SELECT_SEARCH_METHOD     (not yet implemented)

In [126]:
# This method has not been implemented yet
def select_search_method(new_search=False):
    y_or_n = input("Would you like to modify a previous search query? Enter Y or N: ")
    if y_or_n.lower() == 'y':
        clear_output()
        print(previous_search)
        print()
        print("This is your previous search. To change a search entry, enter its corresponding number: ")
    else:
        pass
    

SELECT_GENRES

In [127]:
# Prompts user for list of genres,  returns corresponding sorted list: e.g. [1,4,18]
# The numbers in this list are used for creating the RT URL corresponding to the desired genres

def select_genres():
    print("Select from the genres below: \n")

» Data supplied

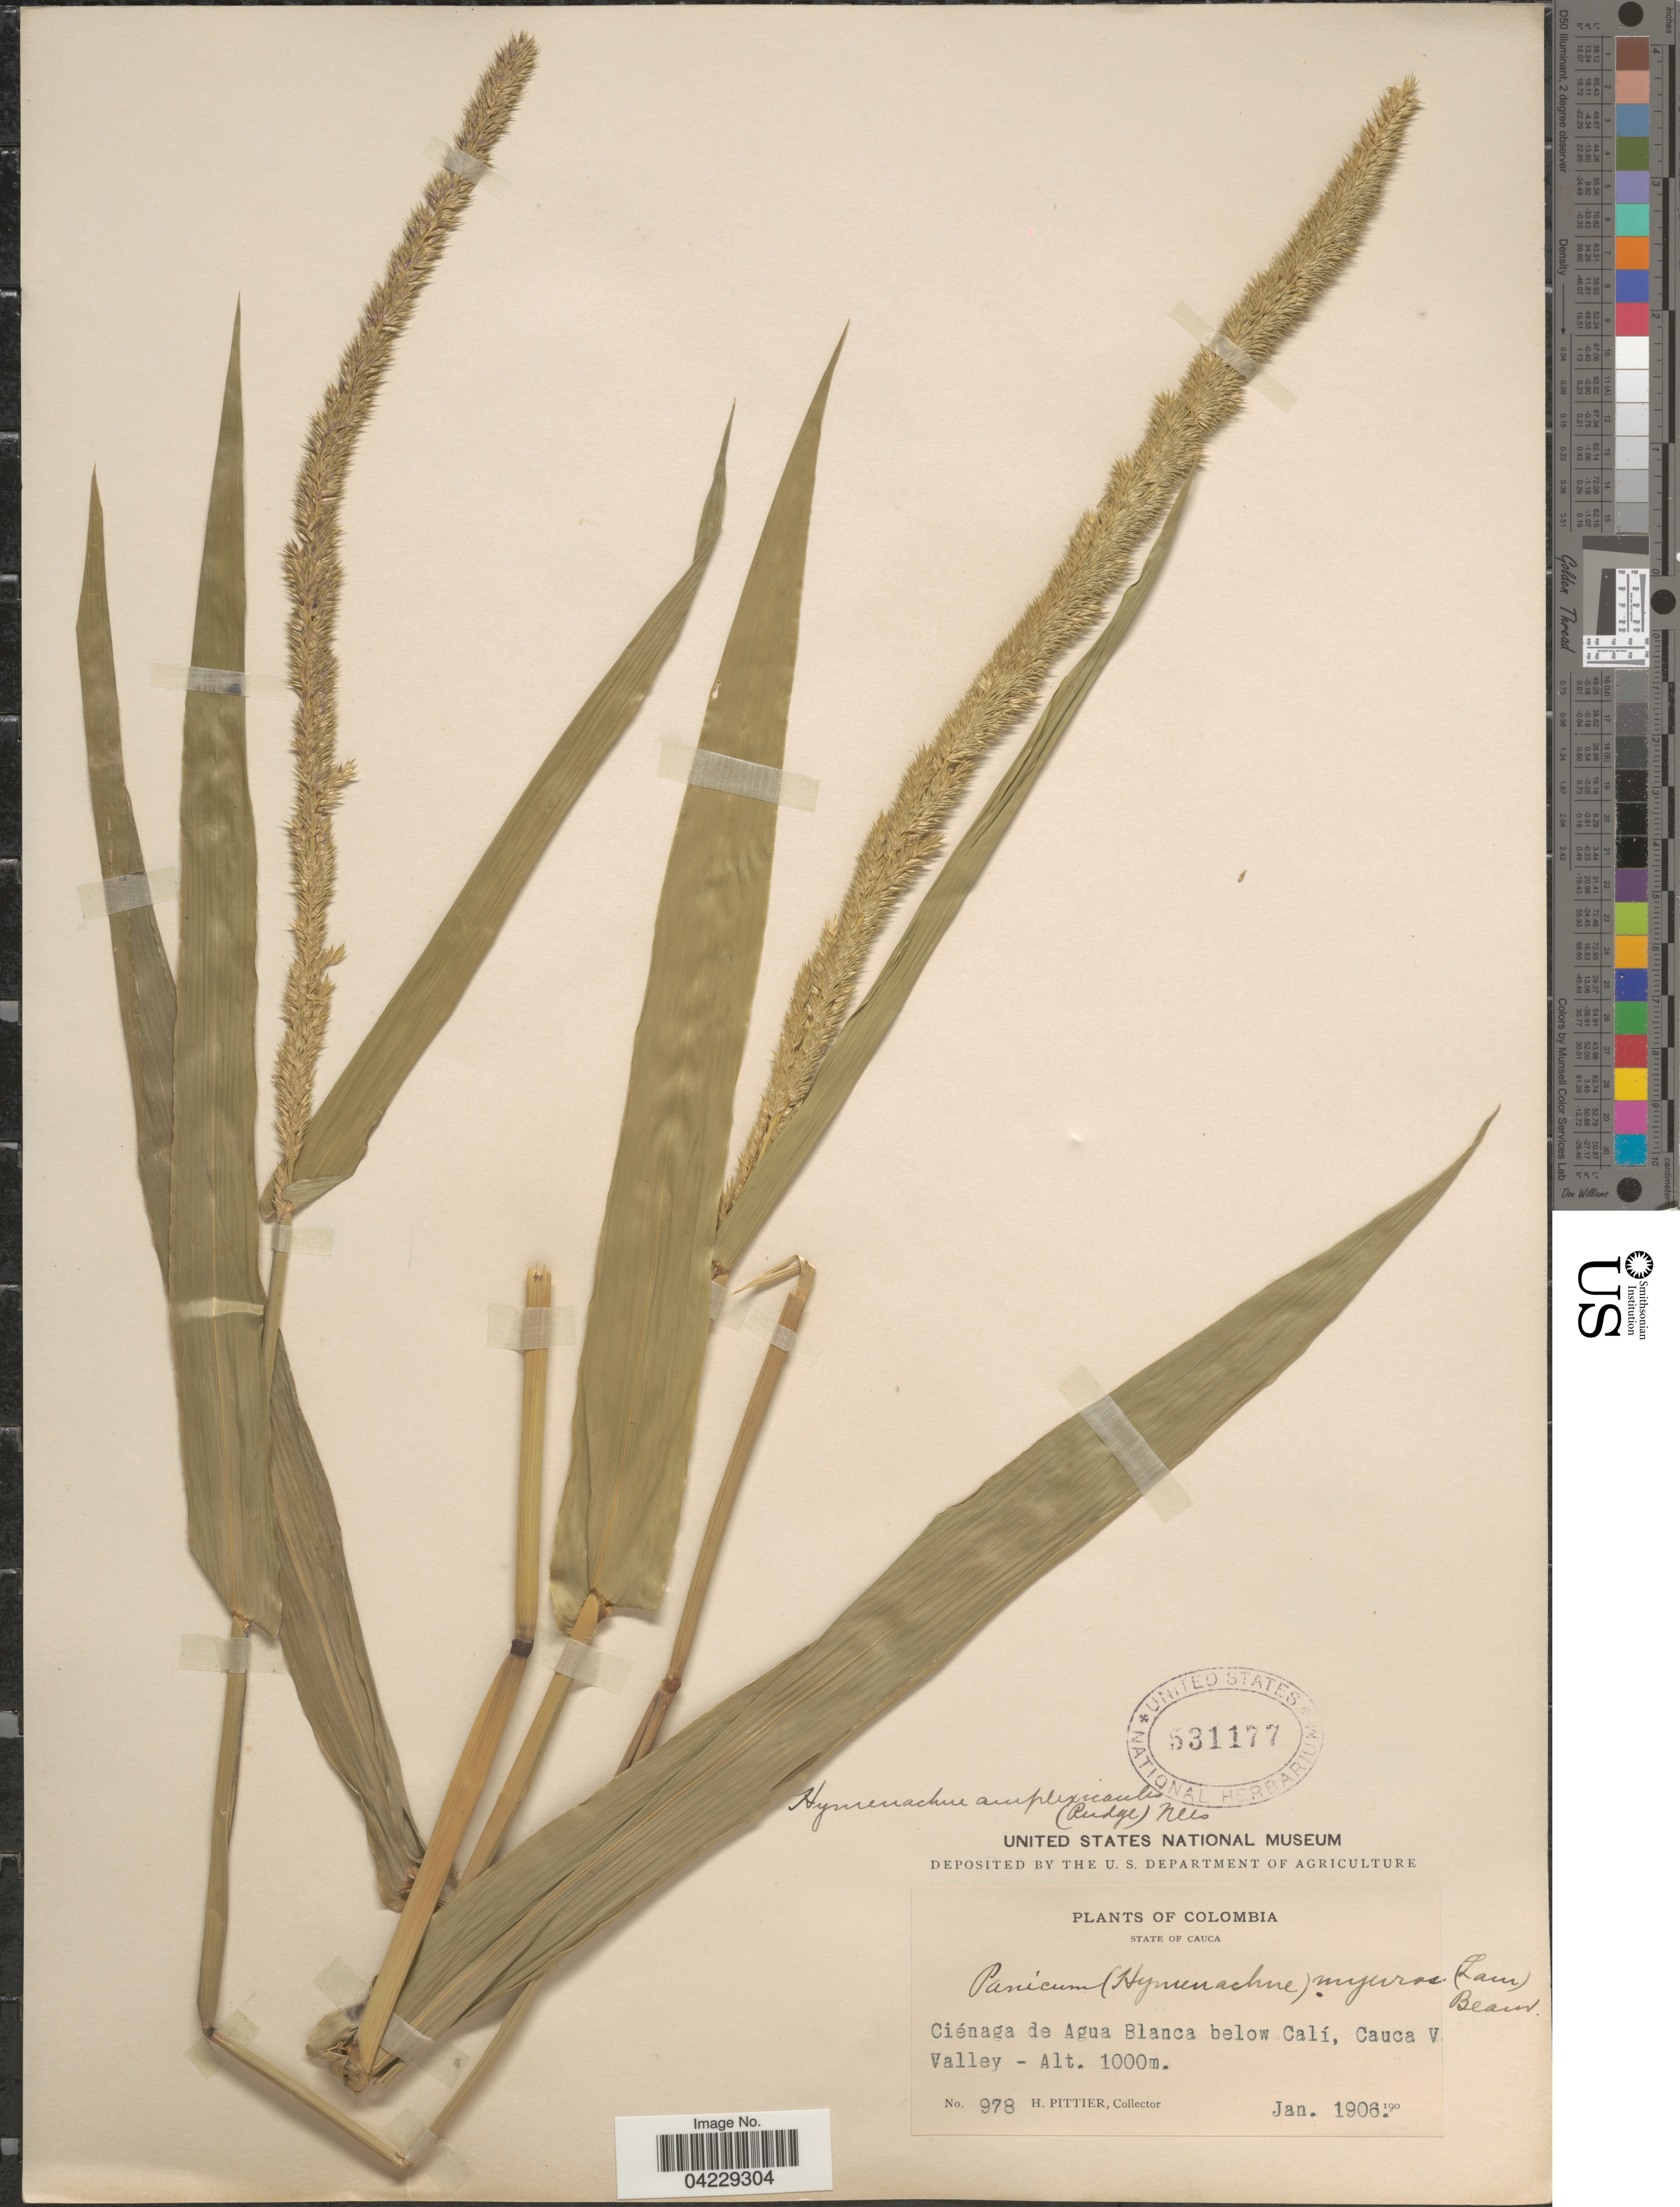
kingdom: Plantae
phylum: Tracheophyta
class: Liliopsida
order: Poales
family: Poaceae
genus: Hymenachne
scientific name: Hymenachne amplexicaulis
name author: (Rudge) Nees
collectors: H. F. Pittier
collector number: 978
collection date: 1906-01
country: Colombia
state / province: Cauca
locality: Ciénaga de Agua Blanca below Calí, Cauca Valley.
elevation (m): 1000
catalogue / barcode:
==
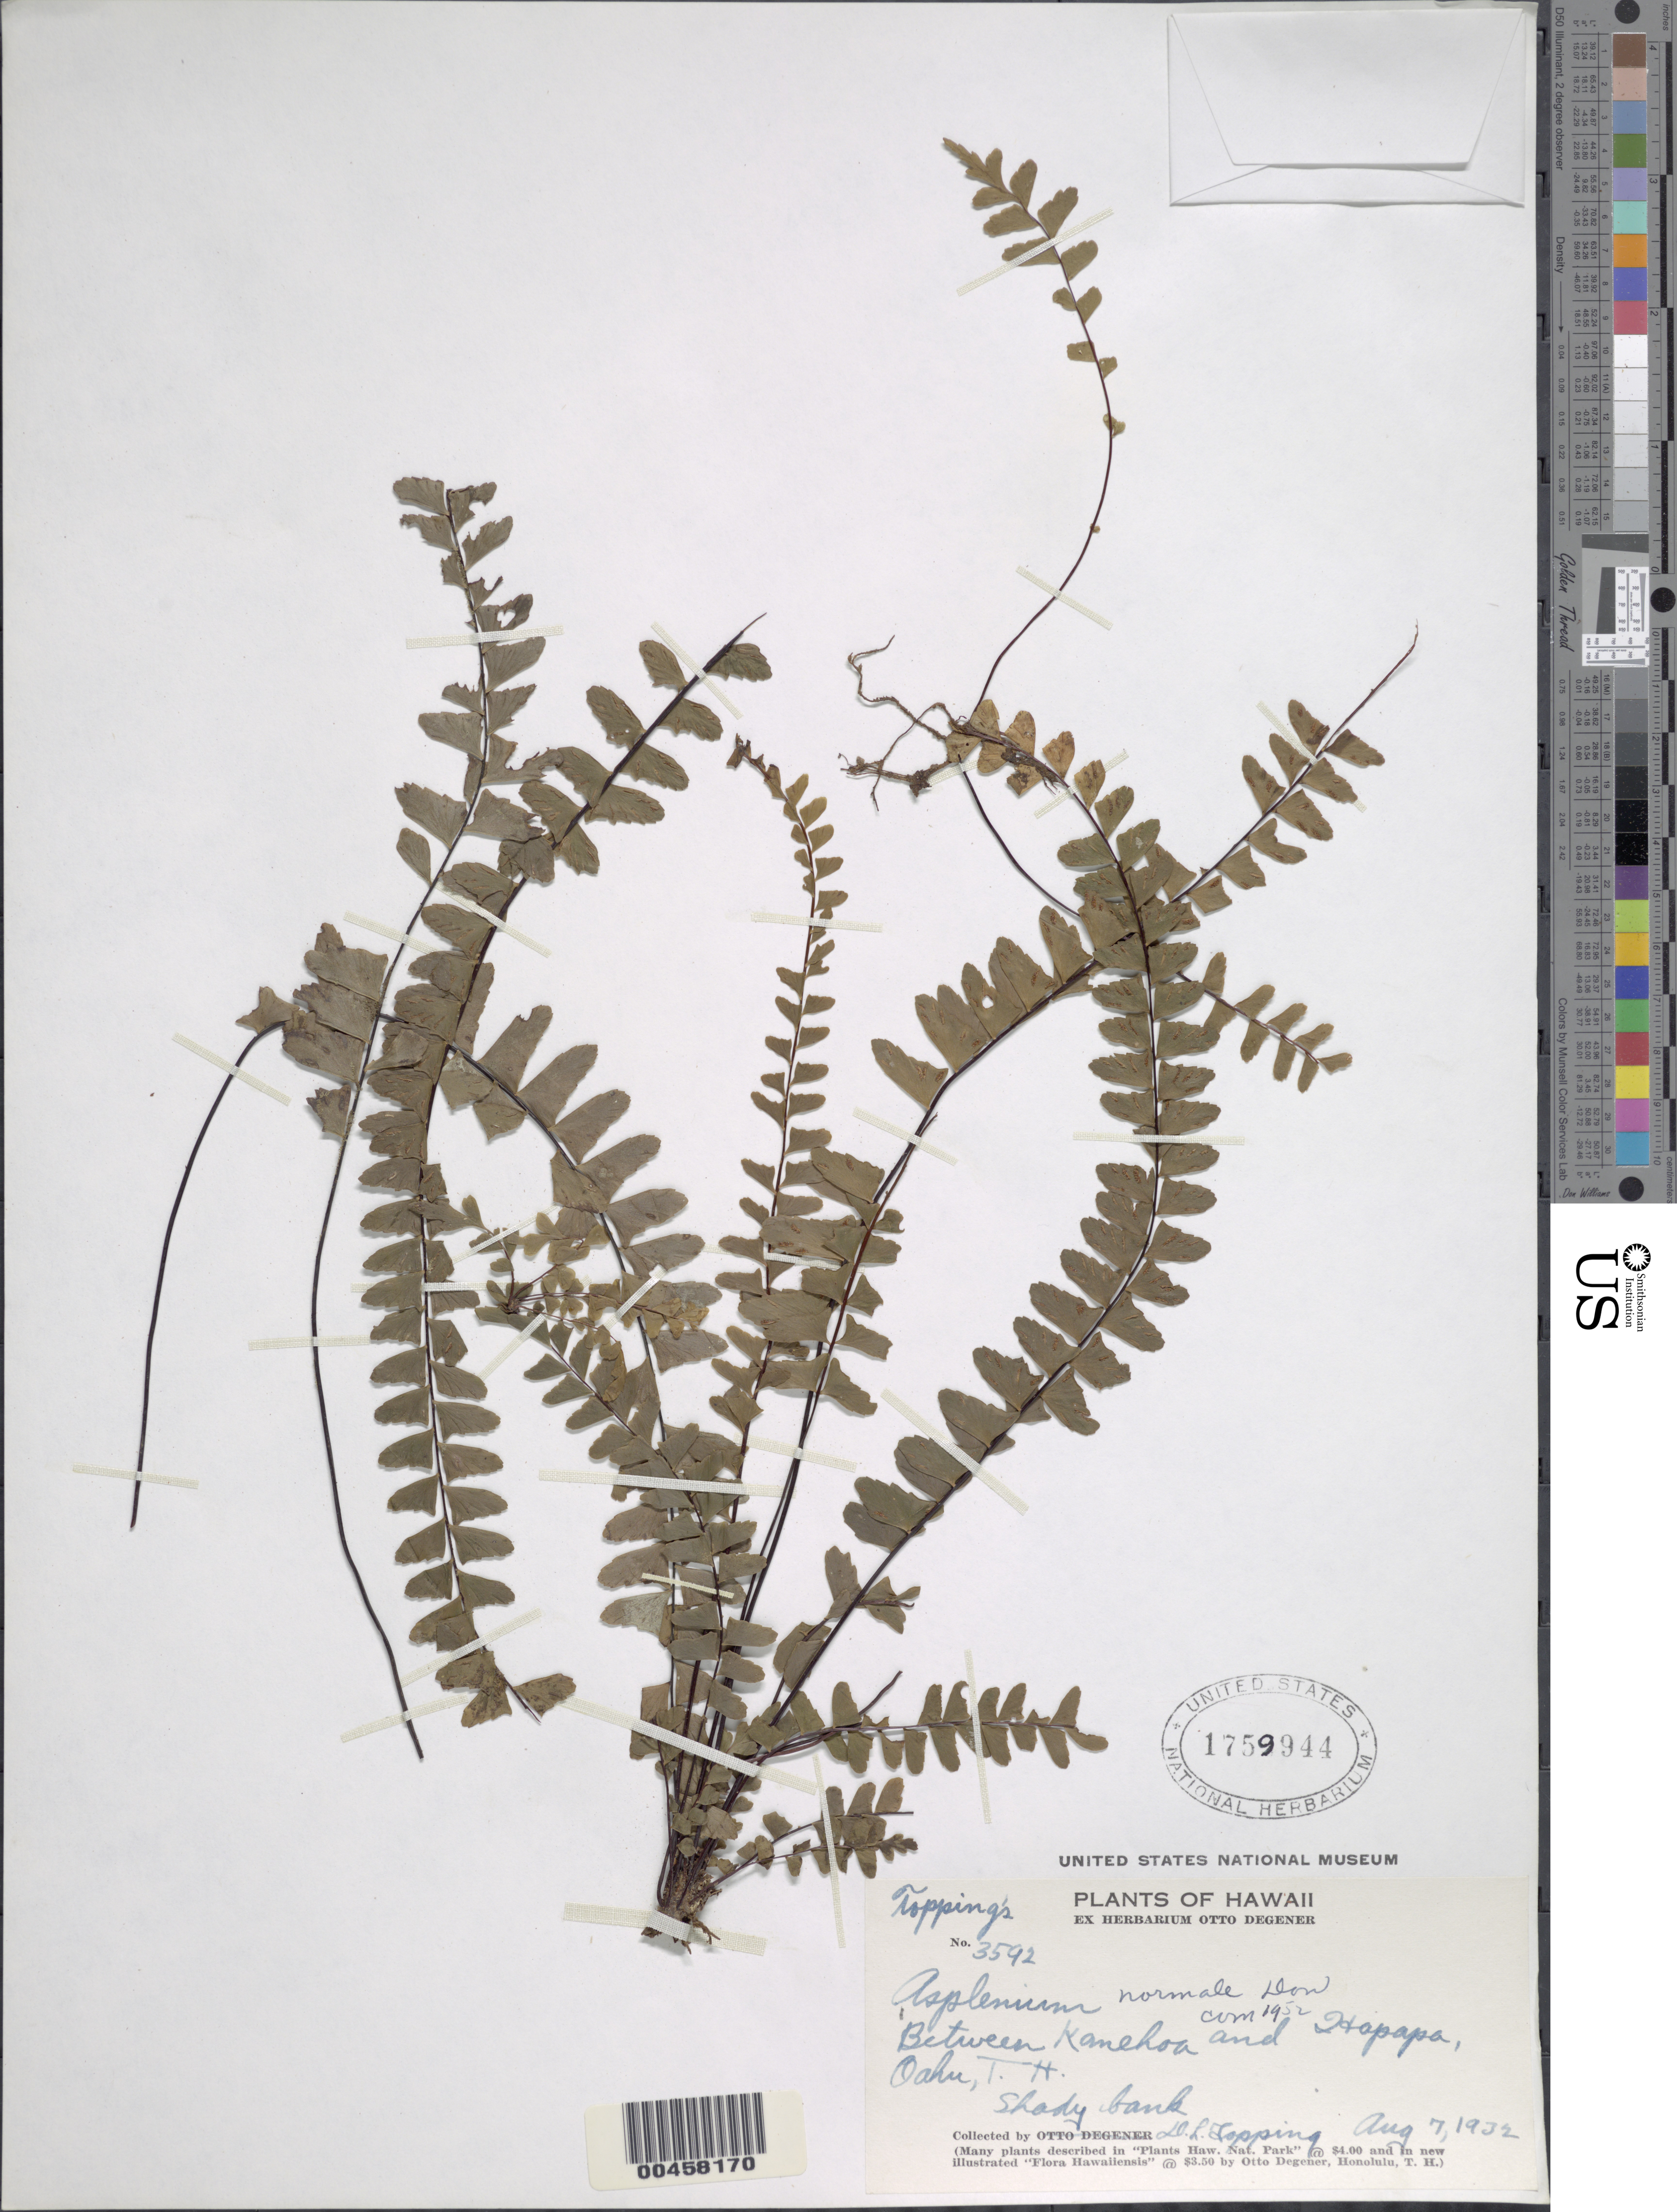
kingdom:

» Tasks and exercises
- 1) In the first block of entries, reproduce verbatim the lines from the one containing "family: Poaceae" through the one containing "elevation (m): 1000".
- 2) Extend the Python notebook code past its final line.

» Task answers
- 1)
family: Poaceae
genus: Hymenachne
scientific name: Hymenachne amplexicaulis
name author: (Rudge) Nees
collectors: H. F. Pittier
collector number: 978
collection date: 1906-01
country: Colombia
state / province: Cauca
locality: Ciénaga de Agua Blanca below Calí, Cauca Valley.
elevation (m): 1000

- 2)
    print("Action"+' '*10+"Animation"+' '*7+"Art & Foreign"+' '*7+"Classics"+' '*8+"\nComedy"+' '*10+
          "Documentary"+' '*5+"Drama"+' '*15+"Horror"+' '*10+"\nKids & Family"+' '*3+"Mystery"+' '*9+"Sci-fi & Fantasy"+' '*4
          +"Romance")
    print('\ne.g. Enter something like "Action, Drama, Mystery"  (but exclude the quotation marks)')
    
    genres = input()
    splitted = genres.split(',')
    
#     Remove spaces using re (regular expressions)
    pattern = r"( *)([a-zA-Z& -]+)( *)"
    for i in range(len(splitted)):
        match = re.search(pattern,splitted[i])
        splitted[i] = genre_dict[match.group(2).lower()]
        
    splitted.sort()
        
    return (splitted, genres)
    

SELECT_SCORE

In [10]:
# Prompts user for score lower-bound preferences and certified fresh:   e.g.  returns [80,90,True]
def select_score():
    crit_higher_than = int(input("...that have a critic score higher than:  \n"))
    aud_higher_than = int(input("...that have an audience score higher than:  \n"))
    fresh_bool = input('...that are "Certified Fresh". Enter Y or N:  ')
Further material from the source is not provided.